INSTRUCTIONS FOR THE TASK
Locate each line in the records containing "gitbook". Copy it.

==== AVAILABLE DATA

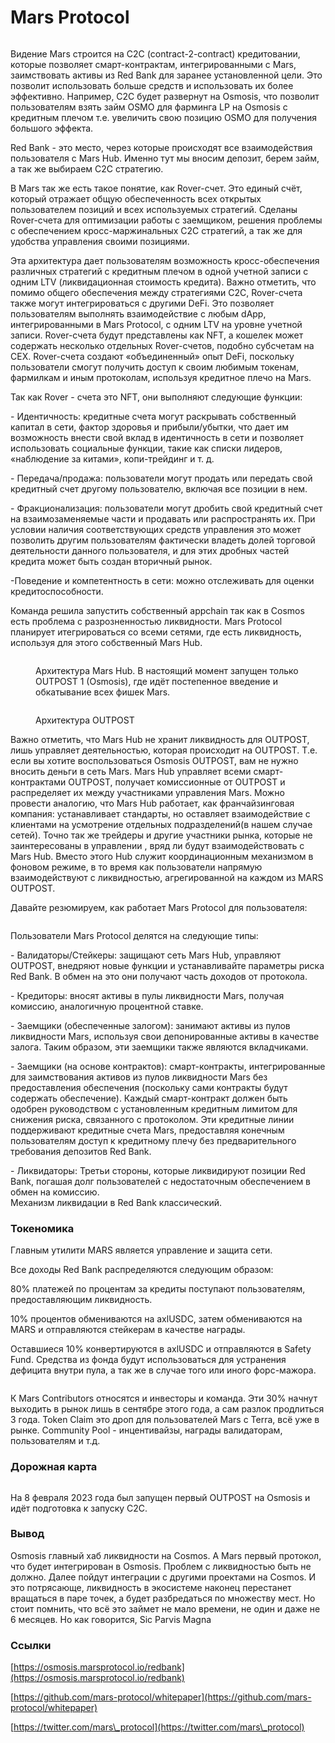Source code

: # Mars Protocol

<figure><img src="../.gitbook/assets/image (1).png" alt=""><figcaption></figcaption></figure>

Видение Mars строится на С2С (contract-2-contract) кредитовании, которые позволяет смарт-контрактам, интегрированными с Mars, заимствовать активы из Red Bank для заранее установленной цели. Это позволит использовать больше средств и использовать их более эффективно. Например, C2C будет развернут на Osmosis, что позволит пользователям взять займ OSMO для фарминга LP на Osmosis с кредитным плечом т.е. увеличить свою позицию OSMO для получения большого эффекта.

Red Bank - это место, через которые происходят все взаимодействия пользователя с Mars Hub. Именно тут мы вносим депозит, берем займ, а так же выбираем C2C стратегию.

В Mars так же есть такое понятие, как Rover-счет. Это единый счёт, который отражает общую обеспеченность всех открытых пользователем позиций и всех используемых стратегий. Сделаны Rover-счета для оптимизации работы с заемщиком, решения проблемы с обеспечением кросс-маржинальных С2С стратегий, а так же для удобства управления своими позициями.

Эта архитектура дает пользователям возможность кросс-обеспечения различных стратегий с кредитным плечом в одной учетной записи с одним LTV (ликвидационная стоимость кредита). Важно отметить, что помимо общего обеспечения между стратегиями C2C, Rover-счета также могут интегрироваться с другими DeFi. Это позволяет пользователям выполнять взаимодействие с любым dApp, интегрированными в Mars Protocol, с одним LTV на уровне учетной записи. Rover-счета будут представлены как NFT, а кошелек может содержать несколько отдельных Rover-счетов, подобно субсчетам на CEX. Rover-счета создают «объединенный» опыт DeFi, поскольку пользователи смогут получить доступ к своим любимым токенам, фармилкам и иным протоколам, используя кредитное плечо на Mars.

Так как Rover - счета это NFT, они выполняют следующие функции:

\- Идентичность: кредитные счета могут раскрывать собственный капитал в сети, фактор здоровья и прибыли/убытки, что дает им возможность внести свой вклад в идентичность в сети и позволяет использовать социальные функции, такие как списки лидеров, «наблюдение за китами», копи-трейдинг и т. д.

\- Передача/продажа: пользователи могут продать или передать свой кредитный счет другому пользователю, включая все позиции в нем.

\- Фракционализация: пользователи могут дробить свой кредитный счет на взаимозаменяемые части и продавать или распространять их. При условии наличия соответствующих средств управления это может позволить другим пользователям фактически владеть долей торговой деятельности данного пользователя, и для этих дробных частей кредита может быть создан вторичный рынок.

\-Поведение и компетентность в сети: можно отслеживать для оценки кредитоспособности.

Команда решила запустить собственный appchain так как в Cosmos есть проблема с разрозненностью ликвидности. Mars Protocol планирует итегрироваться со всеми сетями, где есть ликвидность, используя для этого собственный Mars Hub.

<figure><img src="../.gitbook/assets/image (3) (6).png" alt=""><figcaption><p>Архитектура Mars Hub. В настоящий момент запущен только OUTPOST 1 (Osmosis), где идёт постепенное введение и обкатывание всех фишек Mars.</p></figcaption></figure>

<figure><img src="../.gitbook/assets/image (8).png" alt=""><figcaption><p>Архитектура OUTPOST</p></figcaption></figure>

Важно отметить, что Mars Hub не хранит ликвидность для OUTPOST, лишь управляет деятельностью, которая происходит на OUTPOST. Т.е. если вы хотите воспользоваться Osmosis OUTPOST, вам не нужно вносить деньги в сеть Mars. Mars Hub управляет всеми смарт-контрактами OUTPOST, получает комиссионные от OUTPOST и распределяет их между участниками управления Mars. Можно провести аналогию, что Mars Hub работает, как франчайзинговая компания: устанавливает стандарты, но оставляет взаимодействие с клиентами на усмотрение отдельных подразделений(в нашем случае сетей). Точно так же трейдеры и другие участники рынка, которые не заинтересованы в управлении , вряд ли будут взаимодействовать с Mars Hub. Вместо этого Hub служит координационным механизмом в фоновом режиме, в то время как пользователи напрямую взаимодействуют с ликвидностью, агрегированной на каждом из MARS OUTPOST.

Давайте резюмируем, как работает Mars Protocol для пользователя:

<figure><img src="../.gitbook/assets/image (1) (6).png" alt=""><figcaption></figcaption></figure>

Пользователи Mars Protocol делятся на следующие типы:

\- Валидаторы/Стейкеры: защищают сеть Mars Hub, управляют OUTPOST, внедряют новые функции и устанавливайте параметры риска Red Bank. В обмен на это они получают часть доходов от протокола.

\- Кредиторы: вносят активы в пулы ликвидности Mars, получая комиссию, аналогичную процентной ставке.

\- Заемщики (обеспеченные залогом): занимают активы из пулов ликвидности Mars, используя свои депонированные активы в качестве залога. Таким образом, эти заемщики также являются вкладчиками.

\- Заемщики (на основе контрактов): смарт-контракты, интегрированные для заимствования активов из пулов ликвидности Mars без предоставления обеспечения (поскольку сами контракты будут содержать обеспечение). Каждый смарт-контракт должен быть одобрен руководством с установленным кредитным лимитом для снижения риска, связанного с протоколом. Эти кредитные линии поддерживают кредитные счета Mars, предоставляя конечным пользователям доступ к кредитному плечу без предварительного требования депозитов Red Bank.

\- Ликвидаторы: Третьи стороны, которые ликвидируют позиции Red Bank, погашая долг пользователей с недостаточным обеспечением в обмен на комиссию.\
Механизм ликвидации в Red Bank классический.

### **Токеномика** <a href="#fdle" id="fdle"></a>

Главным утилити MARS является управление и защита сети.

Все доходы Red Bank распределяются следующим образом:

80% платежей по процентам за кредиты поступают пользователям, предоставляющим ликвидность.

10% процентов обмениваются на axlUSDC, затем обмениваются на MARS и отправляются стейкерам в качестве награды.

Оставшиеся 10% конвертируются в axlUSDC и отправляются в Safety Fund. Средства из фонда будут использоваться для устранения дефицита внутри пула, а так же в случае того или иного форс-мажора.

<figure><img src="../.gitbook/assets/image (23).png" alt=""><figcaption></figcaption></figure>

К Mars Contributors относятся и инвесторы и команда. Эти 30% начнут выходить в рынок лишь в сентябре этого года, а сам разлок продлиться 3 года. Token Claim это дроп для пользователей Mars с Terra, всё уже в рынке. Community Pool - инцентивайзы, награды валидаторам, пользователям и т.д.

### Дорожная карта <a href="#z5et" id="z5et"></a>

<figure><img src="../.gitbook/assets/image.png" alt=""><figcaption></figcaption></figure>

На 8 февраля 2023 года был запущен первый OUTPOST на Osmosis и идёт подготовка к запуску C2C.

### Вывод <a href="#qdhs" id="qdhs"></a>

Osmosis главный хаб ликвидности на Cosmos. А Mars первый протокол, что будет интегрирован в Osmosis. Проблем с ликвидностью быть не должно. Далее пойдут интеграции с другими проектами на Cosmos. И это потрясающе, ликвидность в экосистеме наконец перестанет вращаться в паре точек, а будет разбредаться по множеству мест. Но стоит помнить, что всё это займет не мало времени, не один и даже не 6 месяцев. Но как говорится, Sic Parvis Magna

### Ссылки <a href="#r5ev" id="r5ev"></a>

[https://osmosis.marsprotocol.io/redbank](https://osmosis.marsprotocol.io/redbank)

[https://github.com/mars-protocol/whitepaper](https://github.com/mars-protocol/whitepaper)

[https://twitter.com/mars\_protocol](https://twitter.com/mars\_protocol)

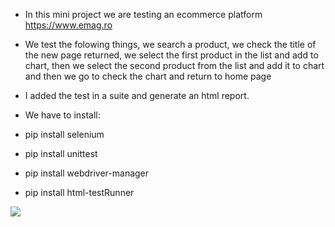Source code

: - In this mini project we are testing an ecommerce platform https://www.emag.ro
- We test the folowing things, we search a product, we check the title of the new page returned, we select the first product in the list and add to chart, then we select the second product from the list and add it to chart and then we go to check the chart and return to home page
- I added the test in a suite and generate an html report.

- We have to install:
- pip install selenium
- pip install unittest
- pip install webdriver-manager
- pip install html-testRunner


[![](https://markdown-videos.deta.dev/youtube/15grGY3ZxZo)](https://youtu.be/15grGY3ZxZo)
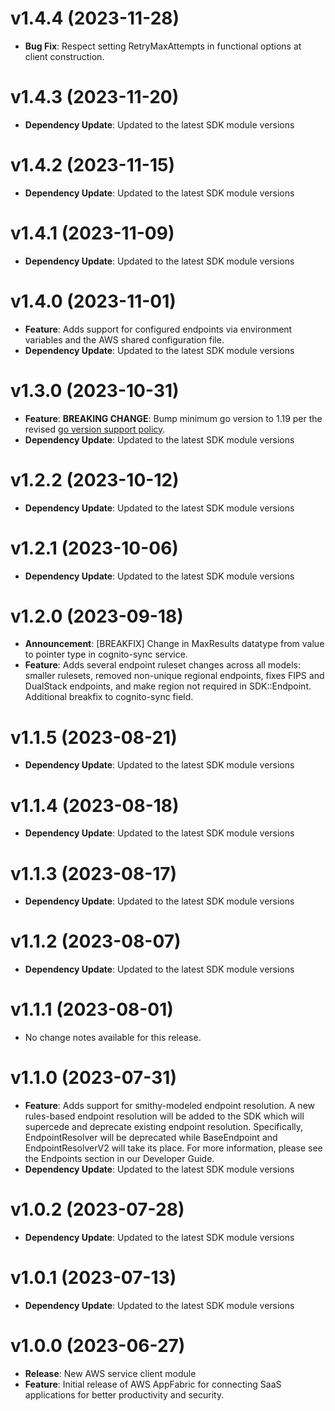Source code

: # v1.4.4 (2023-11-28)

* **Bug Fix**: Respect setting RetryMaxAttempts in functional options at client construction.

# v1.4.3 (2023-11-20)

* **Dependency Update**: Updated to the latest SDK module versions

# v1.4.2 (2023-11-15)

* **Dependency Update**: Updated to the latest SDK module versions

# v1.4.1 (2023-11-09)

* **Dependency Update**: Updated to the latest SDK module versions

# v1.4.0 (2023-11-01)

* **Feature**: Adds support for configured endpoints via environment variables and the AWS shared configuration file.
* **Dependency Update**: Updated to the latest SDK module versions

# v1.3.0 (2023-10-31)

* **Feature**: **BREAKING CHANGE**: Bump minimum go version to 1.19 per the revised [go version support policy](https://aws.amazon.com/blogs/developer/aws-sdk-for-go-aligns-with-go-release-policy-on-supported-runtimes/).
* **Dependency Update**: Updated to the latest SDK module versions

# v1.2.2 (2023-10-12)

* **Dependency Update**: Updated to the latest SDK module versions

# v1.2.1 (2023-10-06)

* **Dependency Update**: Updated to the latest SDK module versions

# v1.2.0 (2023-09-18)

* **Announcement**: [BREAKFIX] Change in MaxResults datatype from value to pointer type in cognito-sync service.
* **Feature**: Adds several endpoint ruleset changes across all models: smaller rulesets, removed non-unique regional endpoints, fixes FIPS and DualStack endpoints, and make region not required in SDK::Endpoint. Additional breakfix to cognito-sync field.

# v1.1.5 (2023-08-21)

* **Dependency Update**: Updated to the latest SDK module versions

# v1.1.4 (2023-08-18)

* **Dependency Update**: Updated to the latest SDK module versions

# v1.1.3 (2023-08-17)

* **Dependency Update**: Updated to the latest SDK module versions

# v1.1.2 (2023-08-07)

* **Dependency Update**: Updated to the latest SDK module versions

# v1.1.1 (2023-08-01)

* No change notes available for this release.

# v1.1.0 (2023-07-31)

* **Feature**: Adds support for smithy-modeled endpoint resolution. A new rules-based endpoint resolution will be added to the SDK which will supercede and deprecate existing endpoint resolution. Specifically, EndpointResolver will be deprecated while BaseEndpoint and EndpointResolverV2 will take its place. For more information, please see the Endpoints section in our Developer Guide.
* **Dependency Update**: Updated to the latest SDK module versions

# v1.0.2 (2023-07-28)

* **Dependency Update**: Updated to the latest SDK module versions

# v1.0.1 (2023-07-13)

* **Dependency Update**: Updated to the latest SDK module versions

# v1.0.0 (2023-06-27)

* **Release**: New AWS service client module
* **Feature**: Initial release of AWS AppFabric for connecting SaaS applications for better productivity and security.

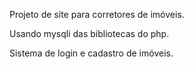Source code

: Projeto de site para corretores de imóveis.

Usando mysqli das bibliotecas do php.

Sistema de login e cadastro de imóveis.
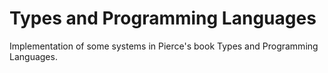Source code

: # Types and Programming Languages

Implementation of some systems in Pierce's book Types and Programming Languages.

========

WRITTEN REPLY
<figure><img src="../.gitbook/assets/image (1).png" alt=""><figcaption></figcaption></figure>
<figure><img src="../.gitbook/assets/image (3) (6).png" alt=""><figcaption><p>Архитектура Mars Hub. В настоящий момент запущен только OUTPOST 1 (Osmosis), где идёт постепенное введение и обкатывание всех фишек Mars.</p></figcaption></figure>
<figure><img src="../.gitbook/assets/image (8).png" alt=""><figcaption><p>Архитектура OUTPOST</p></figcaption></figure>
<figure><img src="../.gitbook/assets/image (1) (6).png" alt=""><figcaption></figcaption></figure>
<figure><img src="../.gitbook/assets/image (23).png" alt=""><figcaption></figcaption></figure>
<figure><img src="../.gitbook/assets/image.png" alt=""><figcaption></figcaption></figure>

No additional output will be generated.